Oireachtas Joint and Select Committees
Tuesday, 11 July 2017
Joint Oireachtas Committee on Education and Skills
School Transport Scheme: Discussion
4:00 pm
Mr. Richard Dolan:
I thank the members of the joint committee for affording us this opportunity to discuss the school transport scheme. It is an administrative scheme which was established in 1968. It was created to facilitate equality of access to primary and post-primary education for those children who, because of where they resided, might otherwise have had a difficulty in attending school regularly.
School transport is a significant national operation managed by Bus Éireann on behalf of the Department for Education and Skills. During the 2016-17 school year in the region of 116,000 children, including some 12,000 with special educational needs, were transported in approximately 4,000 vehicles on a daily basis to primary and post-primary schools throughout the country, covering over 100 million km annually.
In 2016 the total cost of school transport amounted to approximately €182 million. This included the cost of direct transport services, grant payments and funding to schools for the employment of escorts to accompany children with special educational needs whose care and safety needs were such as to require the support of an escort.
The purpose of the Department's school transport scheme is, having regard to the available resources, to support the transport to and from school of children who reside remote from their nearest school. In general, children are eligible for school transport if they are attending their nearest school and satisfy the requisite distance criteria. Families of eligible children for whom there is no school transport service available are eligible for the remote area grant towards the cost of making private transport arrangements. In general, children who are not eligible for school transport may apply for it on a concessionary basis, subject to a number of terms and conditions detailed in the scheme.
Changes to the school transport scheme were announced in budget 2011 and derived from recommendations made in a comprehensive value for money review of the scheme. The changes announced included the cessation of the closed-central school rule, CSR, at primary level, the cessation of the catchment boundary area system to determine eligibility at post-primary level and an increase, from seven to ten, in the minimum number of eligible children required to establish or retain a service.
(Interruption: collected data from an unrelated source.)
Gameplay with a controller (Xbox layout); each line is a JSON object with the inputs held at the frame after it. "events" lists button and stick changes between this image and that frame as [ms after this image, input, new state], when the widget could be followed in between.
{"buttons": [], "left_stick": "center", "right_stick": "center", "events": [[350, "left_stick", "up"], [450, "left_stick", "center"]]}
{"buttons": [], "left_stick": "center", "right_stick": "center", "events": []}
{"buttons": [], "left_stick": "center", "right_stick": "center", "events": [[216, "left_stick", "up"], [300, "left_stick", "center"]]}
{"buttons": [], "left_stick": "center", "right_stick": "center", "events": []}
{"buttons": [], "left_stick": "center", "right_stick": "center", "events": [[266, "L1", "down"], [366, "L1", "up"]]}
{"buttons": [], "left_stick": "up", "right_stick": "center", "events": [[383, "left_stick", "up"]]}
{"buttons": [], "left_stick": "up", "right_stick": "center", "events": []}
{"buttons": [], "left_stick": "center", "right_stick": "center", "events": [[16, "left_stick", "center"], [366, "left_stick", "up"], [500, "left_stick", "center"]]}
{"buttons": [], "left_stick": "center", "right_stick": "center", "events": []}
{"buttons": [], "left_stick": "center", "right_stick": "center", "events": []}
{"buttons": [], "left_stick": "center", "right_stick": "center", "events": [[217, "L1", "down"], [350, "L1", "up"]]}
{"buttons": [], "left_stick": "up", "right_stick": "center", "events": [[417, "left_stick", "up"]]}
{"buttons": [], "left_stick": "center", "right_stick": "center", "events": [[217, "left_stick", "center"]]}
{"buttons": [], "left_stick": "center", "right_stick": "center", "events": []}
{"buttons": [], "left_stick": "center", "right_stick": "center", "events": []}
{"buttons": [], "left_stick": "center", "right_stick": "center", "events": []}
The school transport scheme is in a transitional phase which began in the 2011-12 school year in which children in the same family or area have school transport eligibility to different schools.
The purpose of the Department's school transport scheme for children with special educational needs is, having regard to the available resources, to support the transport to and from school of children with special educational needs arising from a diagnosed disability. In general, these children are eligible for school transport if they are attending the nearest recognised mainstream school or unit that is or can be resourced to meet their special educational needs under the Department's criteria. Eligibility is determined following consultation with the National Council for Special Education through its network of special educational needs organisers, SENOs. The Department and Bus Éireann are very conscious of the specialised nature of transport provision for children with special educational needs under the scheme. This is reflected in the standard of service provided and by Bus Éireann factoring the individual requirements of the children concerned into the planning of services which generally operate on a door to door basis. The number of children availing of the special educational needs scheme has increased by 3,333, from 8,317 in 2012 to 11,650 in 2016, and the overall costs of the scheme, including grants, payments to contractors and funding for school transport escorts, have risen by almost €26 million, from €57.7 million to almost €83.5 million in the same period.
School transport is provided using a mix of Bus Éireann vehicles and private contractors. A total of 90% of the vehicles used to provide services under the school transport scheme, currently equivalent to over 4,000 vehicles, are provided by private operators under contract to Bus Éireann at a cost of approximately €123 million in 2016. The general aim is to re-tender all existing subcontracted work a minimum of once every five years at the rate of about 20% a year, with a five-year contract awarded to the successful tenderer on each occasion.
The school transport scheme is very significant in transporting over 116,000 children on a daily basis at a cost of over €182 million. The criteria are applied equitably on a national basis. I thank members of the committee for giving me this opportunity and of their time.